Such is the state of American law and of American society that the decision of a single Colorado baker not to make a cake for a customer because of his religious objection to what the cake was for will now go before the Supreme Court.
Until my own wedding five years ago, I had never recognized how many modern craftsmen and craftswomen considered themselves artistes. Our wedding photographer labored over angles, like a film director, to make the pictures a joint production of our day and her style. And even the wedding cake maker in our interview with her said she wanted to capture our “spirit” as a couple in her design. I reflected then that in a wealthy society even many people who make material things think they are ultimately are in the business of creating meaning, where they mix their expressiveness with their clients to make art in the workaday world.
Our expressive age provides the social context for the Masterpiece Cakeshop, in which a cake baker couple is challenging an antidiscrimination law that requires them to bake a cake for a same-sex wedding ceremony. Mark Movsesian has written an excellent post, in which he is doubtful about the success of such claims because they run afoul of the egalitarianism of American society–a feature first noted by Alexis de Toqueville. But America is also dedicated to free expression. And just as egalitarianism has increased over time to embrace the equality of same-sex and traditional marriage, so has the breadth of expressive activity. Thus, the First Amendment question in Masterpiece Cakeshop sets up a clash of two powerful currents coursing through America–equality and expression. And to make the clash even more striking, Justice Anthony Kennedy, often the swing vote on the Court, is both the creator of constitutional rights for same-sex couples and the most stalwart defender of free speech.
Justice Kennedy would likely find this an easy case, if the bakers had been asked to write something or place a symbol in their design that celebrates same-sex marriage. It is clear from many cases that citizens cannot be forced to deliver a message that does not reflect their own sentiments. The argument that there is no constitutional violation because the speech would be attributed to couple getting married rather than to the bakers is inconsistent with Supreme Court case law, including the famous case where a New Hampshire resident successfully challenged being forced to display the slogan Live Free or Die written on the state’s license plate. One cannot be forced to disseminate opinions with which one disagrees.
But apparently the bakers in Masterpiece Cakeshop had not yet discussed the design of the cake before saying that they would not sell one of their signature cakes for the same-sex wedding. Should that make a difference? This is a difficult question, but it is not yet clear to me it should. A videographer of a wedding would make decisions, large and small, to put the ceremony in the most favorable light.
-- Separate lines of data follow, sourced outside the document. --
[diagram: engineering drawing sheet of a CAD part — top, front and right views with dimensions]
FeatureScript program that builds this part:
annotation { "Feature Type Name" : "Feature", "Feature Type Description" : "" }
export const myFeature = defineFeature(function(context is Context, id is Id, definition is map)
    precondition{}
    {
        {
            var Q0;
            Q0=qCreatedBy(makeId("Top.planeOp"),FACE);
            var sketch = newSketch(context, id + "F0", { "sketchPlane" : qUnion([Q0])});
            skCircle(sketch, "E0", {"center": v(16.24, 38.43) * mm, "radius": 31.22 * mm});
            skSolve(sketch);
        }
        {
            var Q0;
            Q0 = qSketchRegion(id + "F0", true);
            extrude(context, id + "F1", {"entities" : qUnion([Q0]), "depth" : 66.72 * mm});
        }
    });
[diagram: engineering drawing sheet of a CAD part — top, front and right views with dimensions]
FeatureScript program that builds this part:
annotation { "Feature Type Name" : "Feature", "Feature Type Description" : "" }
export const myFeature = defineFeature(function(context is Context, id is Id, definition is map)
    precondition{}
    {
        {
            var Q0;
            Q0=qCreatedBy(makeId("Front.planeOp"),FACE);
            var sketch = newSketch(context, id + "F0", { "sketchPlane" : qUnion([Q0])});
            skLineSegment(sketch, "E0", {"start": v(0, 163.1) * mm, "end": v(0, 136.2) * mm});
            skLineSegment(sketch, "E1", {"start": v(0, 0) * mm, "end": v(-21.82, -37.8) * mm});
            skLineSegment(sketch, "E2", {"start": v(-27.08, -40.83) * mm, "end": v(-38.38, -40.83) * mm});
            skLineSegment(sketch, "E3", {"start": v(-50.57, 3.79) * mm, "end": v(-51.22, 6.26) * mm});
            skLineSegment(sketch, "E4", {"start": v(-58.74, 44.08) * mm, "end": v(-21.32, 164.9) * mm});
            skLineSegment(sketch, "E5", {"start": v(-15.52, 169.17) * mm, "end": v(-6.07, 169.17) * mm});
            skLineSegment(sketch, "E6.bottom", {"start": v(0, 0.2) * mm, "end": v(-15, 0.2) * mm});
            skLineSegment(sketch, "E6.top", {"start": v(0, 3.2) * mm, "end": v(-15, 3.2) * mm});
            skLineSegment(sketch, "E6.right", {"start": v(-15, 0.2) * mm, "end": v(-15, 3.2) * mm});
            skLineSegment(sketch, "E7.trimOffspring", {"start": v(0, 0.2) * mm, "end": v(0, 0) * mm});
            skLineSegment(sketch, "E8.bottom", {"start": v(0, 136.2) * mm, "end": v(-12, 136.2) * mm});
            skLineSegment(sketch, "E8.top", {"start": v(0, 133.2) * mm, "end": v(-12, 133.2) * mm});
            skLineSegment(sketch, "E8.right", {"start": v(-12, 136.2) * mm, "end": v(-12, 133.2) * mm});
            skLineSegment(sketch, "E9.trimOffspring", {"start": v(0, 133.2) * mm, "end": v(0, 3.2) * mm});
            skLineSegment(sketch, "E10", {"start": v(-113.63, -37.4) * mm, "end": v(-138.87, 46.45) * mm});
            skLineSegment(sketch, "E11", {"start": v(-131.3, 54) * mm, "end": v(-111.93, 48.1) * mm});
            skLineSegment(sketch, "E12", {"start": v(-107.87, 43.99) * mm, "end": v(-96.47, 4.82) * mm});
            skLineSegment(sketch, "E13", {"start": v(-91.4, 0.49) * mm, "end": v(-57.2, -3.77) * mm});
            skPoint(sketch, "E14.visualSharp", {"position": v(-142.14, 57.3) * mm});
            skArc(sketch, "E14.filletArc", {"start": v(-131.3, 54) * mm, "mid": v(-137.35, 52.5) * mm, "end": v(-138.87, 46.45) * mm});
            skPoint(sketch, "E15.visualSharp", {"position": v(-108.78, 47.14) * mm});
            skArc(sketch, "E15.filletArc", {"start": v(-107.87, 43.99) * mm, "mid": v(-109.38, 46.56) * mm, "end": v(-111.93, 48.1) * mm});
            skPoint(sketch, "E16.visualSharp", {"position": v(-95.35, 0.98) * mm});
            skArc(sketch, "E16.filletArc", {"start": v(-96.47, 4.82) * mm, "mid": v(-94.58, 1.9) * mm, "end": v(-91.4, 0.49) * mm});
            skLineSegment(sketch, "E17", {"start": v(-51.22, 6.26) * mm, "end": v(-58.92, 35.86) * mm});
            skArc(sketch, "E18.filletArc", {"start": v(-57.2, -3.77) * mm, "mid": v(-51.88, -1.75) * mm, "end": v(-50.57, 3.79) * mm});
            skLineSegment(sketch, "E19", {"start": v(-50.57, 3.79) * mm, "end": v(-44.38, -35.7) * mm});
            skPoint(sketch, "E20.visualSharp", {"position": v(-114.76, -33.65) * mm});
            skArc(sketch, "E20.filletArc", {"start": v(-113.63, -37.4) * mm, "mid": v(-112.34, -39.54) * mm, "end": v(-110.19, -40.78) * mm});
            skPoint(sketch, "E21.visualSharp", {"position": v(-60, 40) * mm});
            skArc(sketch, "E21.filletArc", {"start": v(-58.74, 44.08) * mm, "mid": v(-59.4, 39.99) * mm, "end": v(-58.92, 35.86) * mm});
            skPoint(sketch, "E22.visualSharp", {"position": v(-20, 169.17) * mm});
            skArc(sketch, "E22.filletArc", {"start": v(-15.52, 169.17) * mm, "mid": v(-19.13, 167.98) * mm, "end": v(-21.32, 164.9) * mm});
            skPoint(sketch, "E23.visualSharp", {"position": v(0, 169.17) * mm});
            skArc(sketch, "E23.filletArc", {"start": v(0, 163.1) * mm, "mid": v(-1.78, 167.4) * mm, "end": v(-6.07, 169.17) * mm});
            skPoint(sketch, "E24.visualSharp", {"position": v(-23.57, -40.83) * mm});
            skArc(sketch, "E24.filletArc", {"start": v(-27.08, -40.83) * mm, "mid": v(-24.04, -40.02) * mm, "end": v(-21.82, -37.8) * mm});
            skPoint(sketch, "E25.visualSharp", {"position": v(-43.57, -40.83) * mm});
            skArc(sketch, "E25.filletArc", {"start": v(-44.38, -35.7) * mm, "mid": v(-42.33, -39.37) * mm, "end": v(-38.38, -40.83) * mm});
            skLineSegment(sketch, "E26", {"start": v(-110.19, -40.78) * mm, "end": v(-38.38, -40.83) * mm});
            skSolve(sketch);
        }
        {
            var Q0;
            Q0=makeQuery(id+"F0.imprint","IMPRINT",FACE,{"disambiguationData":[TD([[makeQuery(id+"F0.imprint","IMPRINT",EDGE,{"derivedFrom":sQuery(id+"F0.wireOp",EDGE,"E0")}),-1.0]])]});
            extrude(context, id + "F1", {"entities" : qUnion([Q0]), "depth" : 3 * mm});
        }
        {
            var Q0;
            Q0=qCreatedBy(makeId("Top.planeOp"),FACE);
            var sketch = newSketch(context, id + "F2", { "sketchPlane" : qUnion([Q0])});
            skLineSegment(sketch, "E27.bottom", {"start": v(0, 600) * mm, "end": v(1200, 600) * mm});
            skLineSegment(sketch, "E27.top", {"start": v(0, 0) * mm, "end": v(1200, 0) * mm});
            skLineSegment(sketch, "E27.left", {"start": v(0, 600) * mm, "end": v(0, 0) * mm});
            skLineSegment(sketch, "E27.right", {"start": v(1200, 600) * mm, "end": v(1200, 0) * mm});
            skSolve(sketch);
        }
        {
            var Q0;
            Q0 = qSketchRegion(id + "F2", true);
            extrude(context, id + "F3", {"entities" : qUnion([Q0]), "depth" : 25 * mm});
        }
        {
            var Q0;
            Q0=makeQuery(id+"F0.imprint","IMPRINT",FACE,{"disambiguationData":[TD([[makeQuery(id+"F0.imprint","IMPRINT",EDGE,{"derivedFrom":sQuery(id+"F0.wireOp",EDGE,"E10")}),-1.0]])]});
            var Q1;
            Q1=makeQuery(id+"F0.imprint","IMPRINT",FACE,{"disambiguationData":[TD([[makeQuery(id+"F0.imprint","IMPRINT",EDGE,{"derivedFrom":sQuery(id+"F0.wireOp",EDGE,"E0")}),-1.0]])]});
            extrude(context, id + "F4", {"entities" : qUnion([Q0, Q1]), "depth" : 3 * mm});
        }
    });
The nature of her profession would be to express the beauty of the celebration, but such expression is inconsistent with the view that same-sex marriage is immoral. How different is the action of a cake maker who consciously designs a cake with a particular couple in my mind, as did the baker at my own wedding? Of course, if a wedding couple wanted to buy a cake off the shelf, there would be no merging of the expressions of the baker and the couple. But as I understand the facts of the case, the bakers were perfectly happy to sell their baked goods to anyone, just not to design a cake for a particular couple on occasion of moral significance. In a society suffused with expressiveness, the First Amendment protects free speech rights of craftspeople as well as journalists and academics. Masterpiece Cakeshop will work out how it does so.